*** Input material

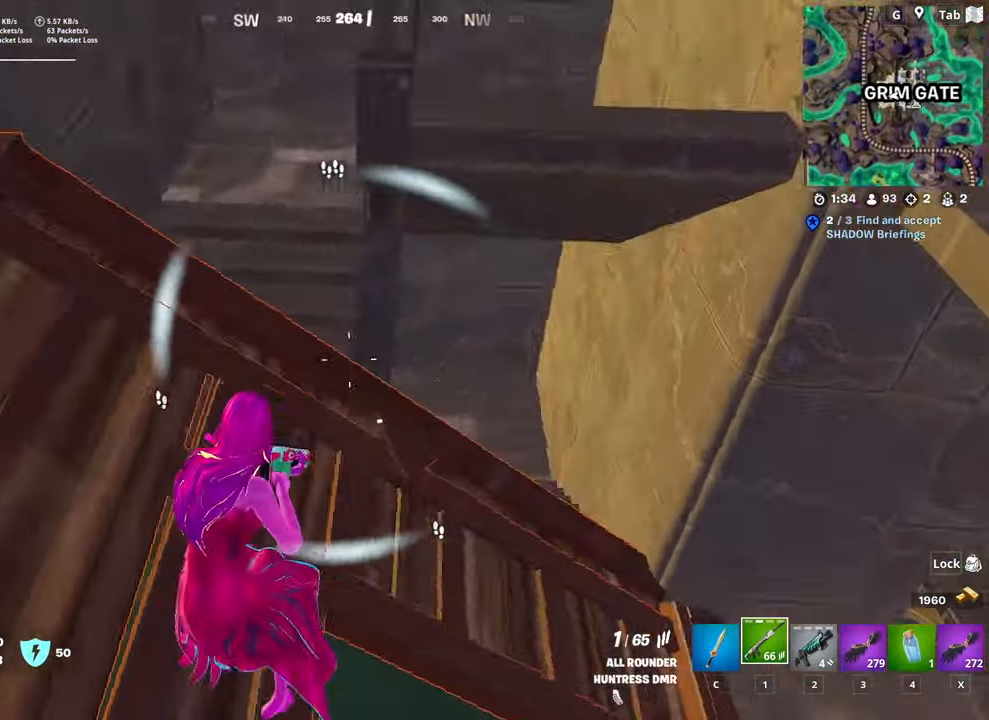
{"keys": ["w"], "mouse": [], "mouse_move": "still", "events": [[50, "d", "up"], [250, "ctrl", "down"], [383, "ctrl", "up"]]}
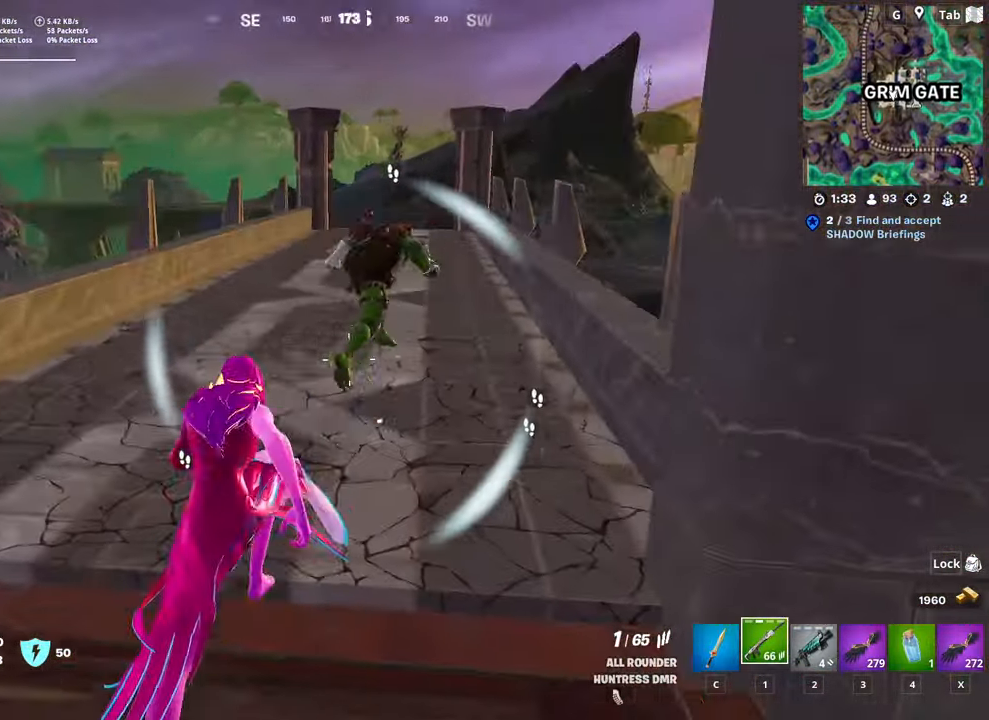
{"keys": ["w"], "mouse": [], "mouse_move": "down-left", "events": [[67, "space", "down"], [166, "w", "up"], [283, "space", "up"], [333, "w", "down"]]}
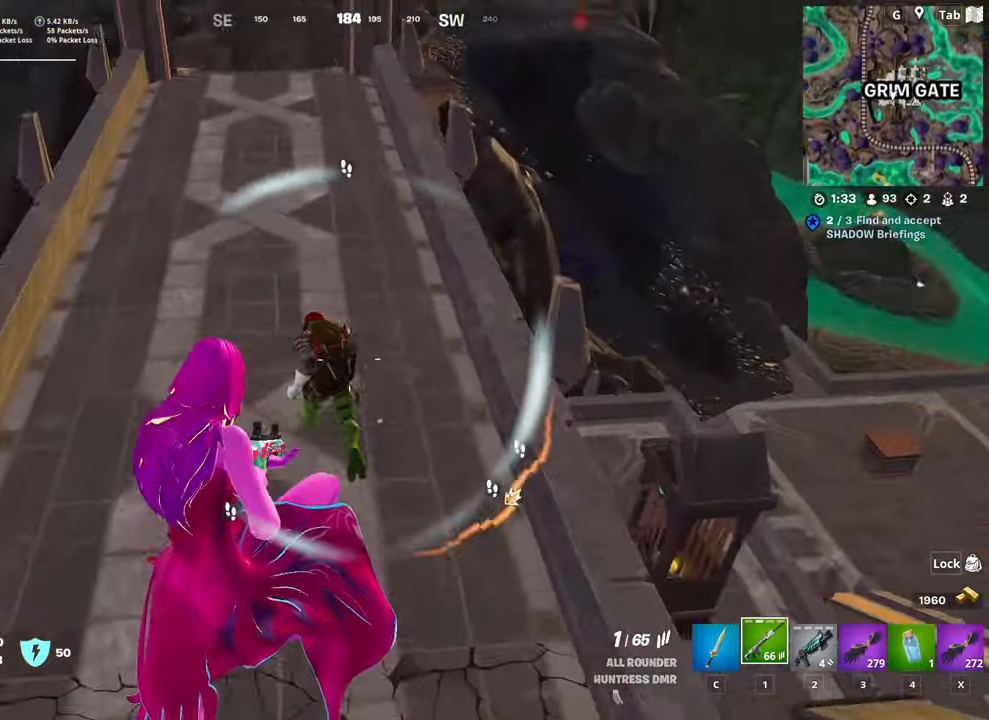
{"keys": ["w"], "mouse": [], "mouse_move": "up", "events": [[350, "mouse_left", "down"], [484, "mouse_left", "up"]]}
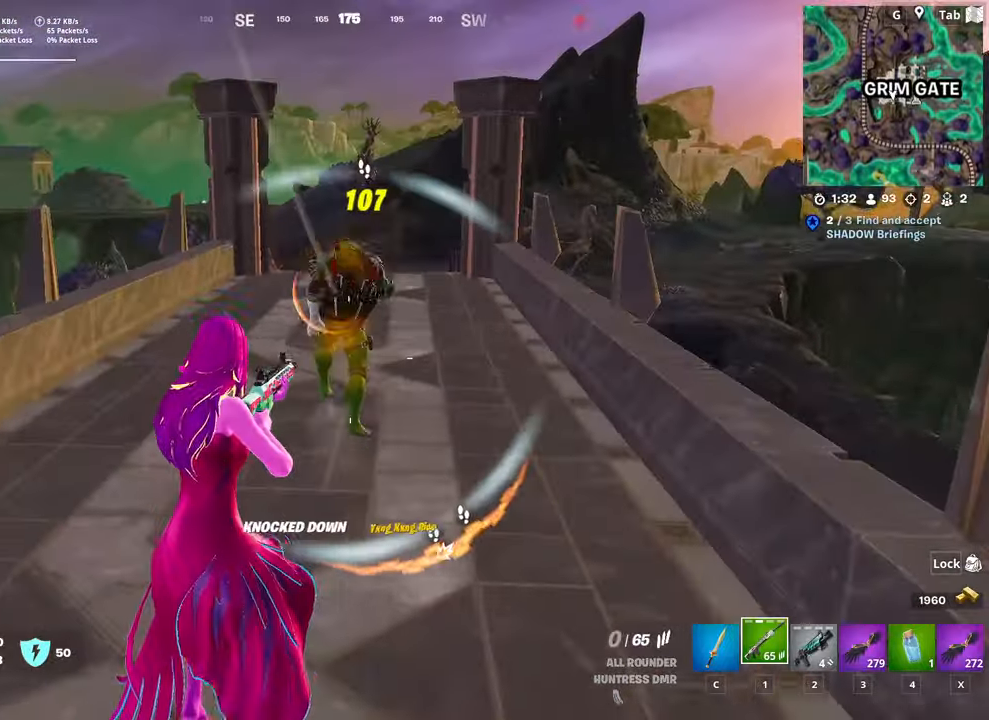
{"keys": ["d", "w"], "mouse": [], "mouse_move": "still", "events": [[133, "ctrl", "down"], [367, "ctrl", "up"], [367, "d", "down"]]}
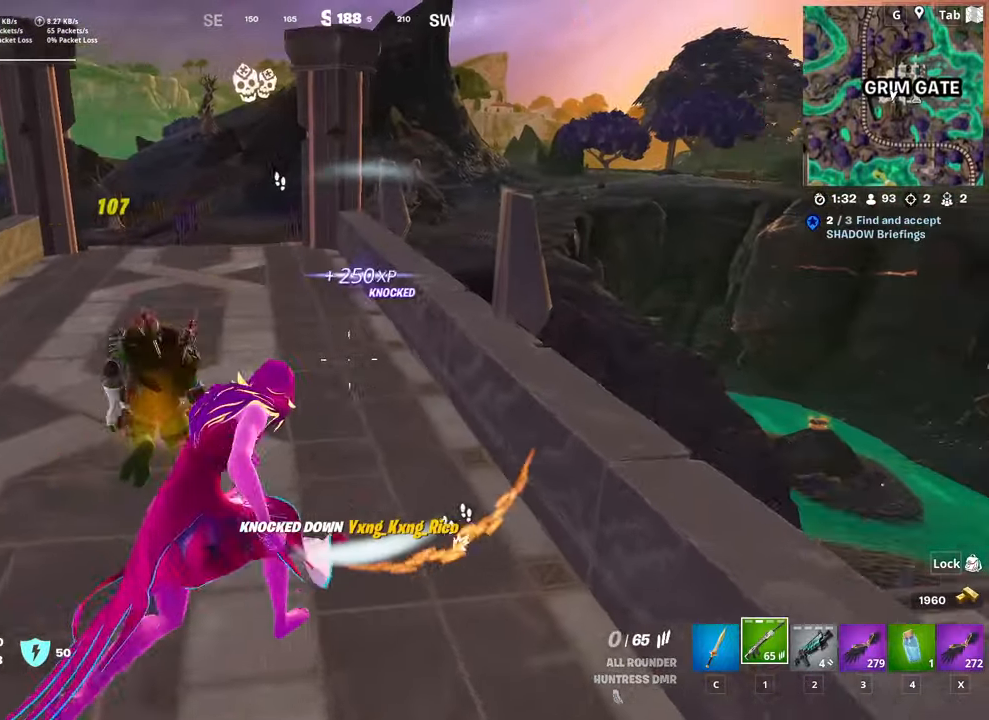
{"keys": ["shift", "w"], "mouse": [], "mouse_move": "still", "events": [[50, "2", "down"], [50, "d", "up"], [200, "2", "up"], [384, "shift", "down"]]}
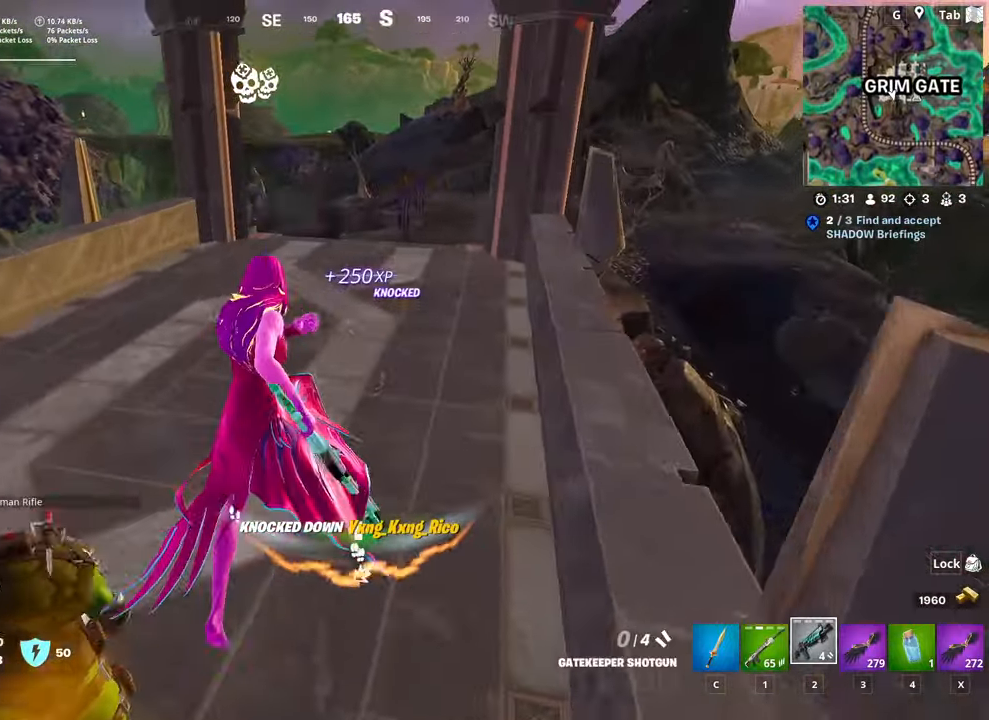
{"keys": ["w"], "mouse": [], "mouse_move": "still", "events": [[16, "space", "down"], [66, "w", "up"], [116, "r", "down"], [116, "shift", "up"], [200, "space", "up"], [200, "w", "down"], [250, "r", "up"], [350, "r", "down"], [450, "r", "up"]]}
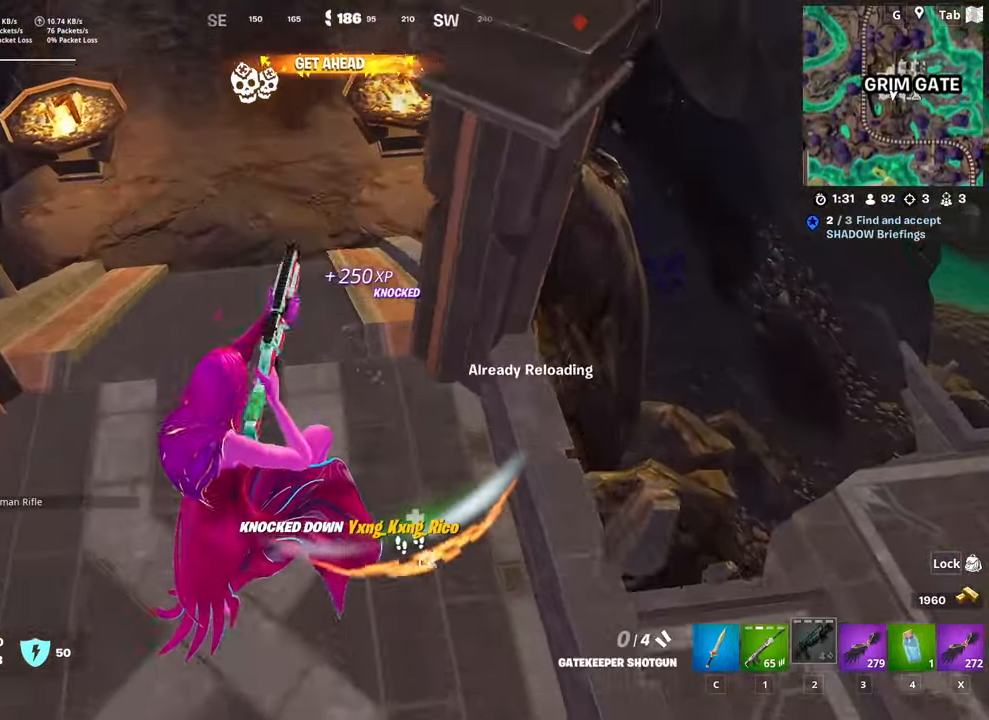
{"keys": ["a", "w"], "mouse": [], "mouse_move": "right", "events": [[33, "r", "down"], [134, "r", "up"], [467, "a", "down"]]}
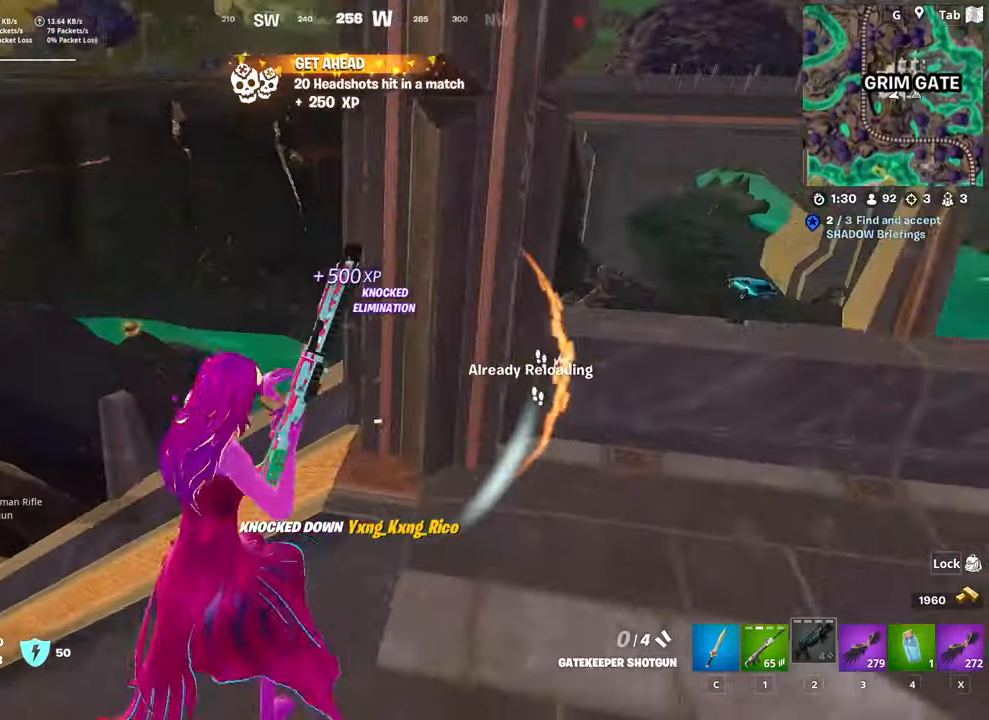
{"keys": ["a", "w"], "mouse": [], "mouse_move": "still", "events": [[100, "a", "up"], [333, "a", "down"]]}
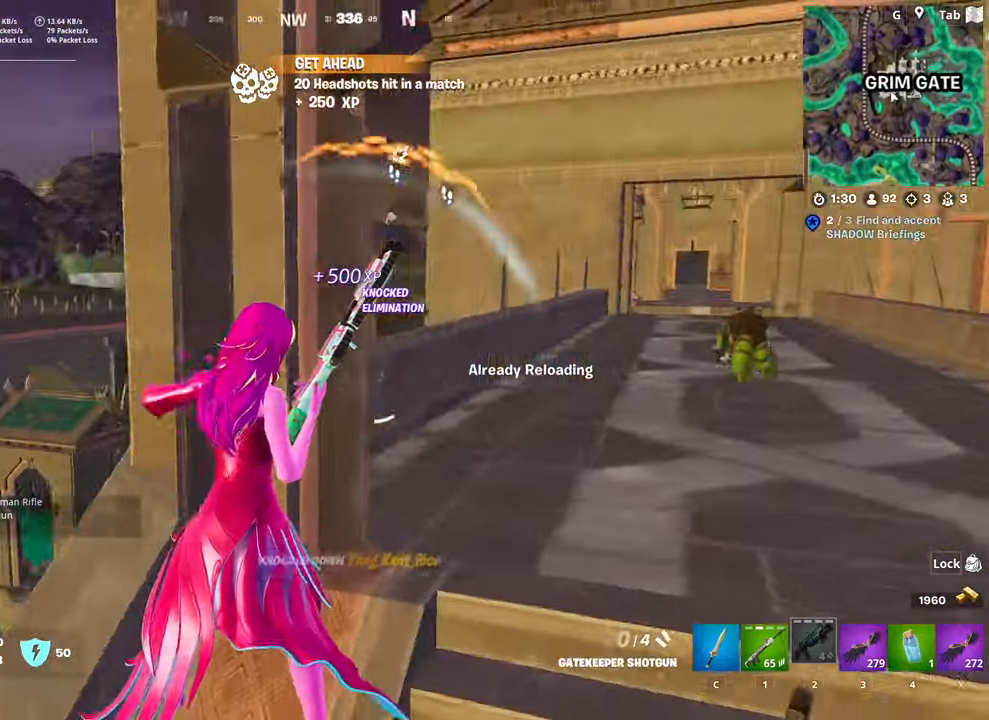
{"keys": ["d", "s"], "mouse": [], "mouse_move": "still", "events": [[67, "w", "up"], [167, "a", "up"], [167, "s", "down"], [300, "shift", "down"], [400, "d", "down"], [484, "shift", "up"]]}
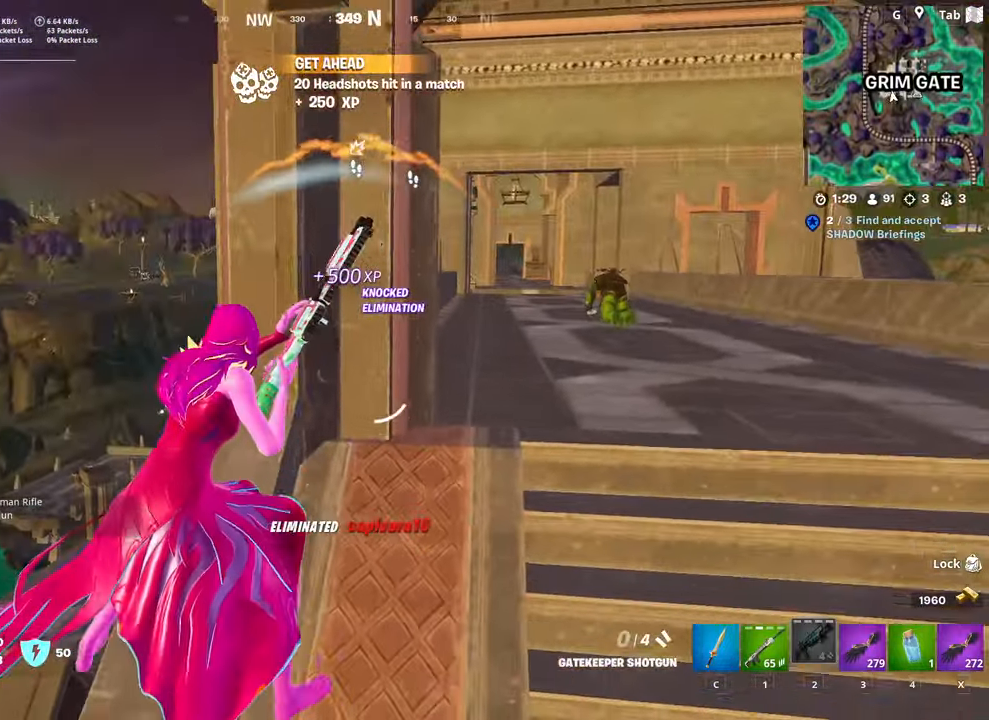
{"keys": [], "mouse": [], "mouse_move": "still", "events": [[33, "d", "up"], [183, "d", "down"], [216, "s", "up"], [367, "d", "up"]]}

******

**Exercise brief**
Every record above must be copied exactly; none of the pictures belong in the copy.

**Answer box**
{"keys": ["w"], "mouse": [], "mouse_move": "still", "events": [[50, "d", "up"], [250, "ctrl", "down"], [383, "ctrl", "up"]]}
{"keys": ["w"], "mouse": [], "mouse_move": "down-left", "events": [[67, "space", "down"], [166, "w", "up"], [283, "space", "up"], [333, "w", "down"]]}
{"keys": ["w"], "mouse": [], "mouse_move": "up", "events": [[350, "mouse_left", "down"], [484, "mouse_left", "up"]]}
{"keys": ["d", "w"], "mouse": [], "mouse_move": "still", "events": [[133, "ctrl", "down"], [367, "ctrl", "up"], [367, "d", "down"]]}
{"keys": ["shift", "w"], "mouse": [], "mouse_move": "still", "events": [[50, "2", "down"], [50, "d", "up"], [200, "2", "up"], [384, "shift", "down"]]}
{"keys": ["w"], "mouse": [], "mouse_move": "still", "events": [[16, "space", "down"], [66, "w", "up"], [116, "r", "down"], [116, "shift", "up"], [200, "space", "up"], [200, "w", "down"], [250, "r", "up"], [350, "r", "down"], [450, "r", "up"]]}
{"keys": ["a", "w"], "mouse": [], "mouse_move": "right", "events": [[33, "r", "down"], [134, "r", "up"], [467, "a", "down"]]}
{"keys": ["a", "w"], "mouse": [], "mouse_move": "still", "events": [[100, "a", "up"], [333, "a", "down"]]}
{"keys": ["d", "s"], "mouse": [], "mouse_move": "still", "events": [[67, "w", "up"], [167, "a", "up"], [167, "s", "down"], [300, "shift", "down"], [400, "d", "down"], [484, "shift", "up"]]}
{"keys": [], "mouse": [], "mouse_move": "still", "events": [[33, "d", "up"], [183, "d", "down"], [216, "s", "up"], [367, "d", "up"]]}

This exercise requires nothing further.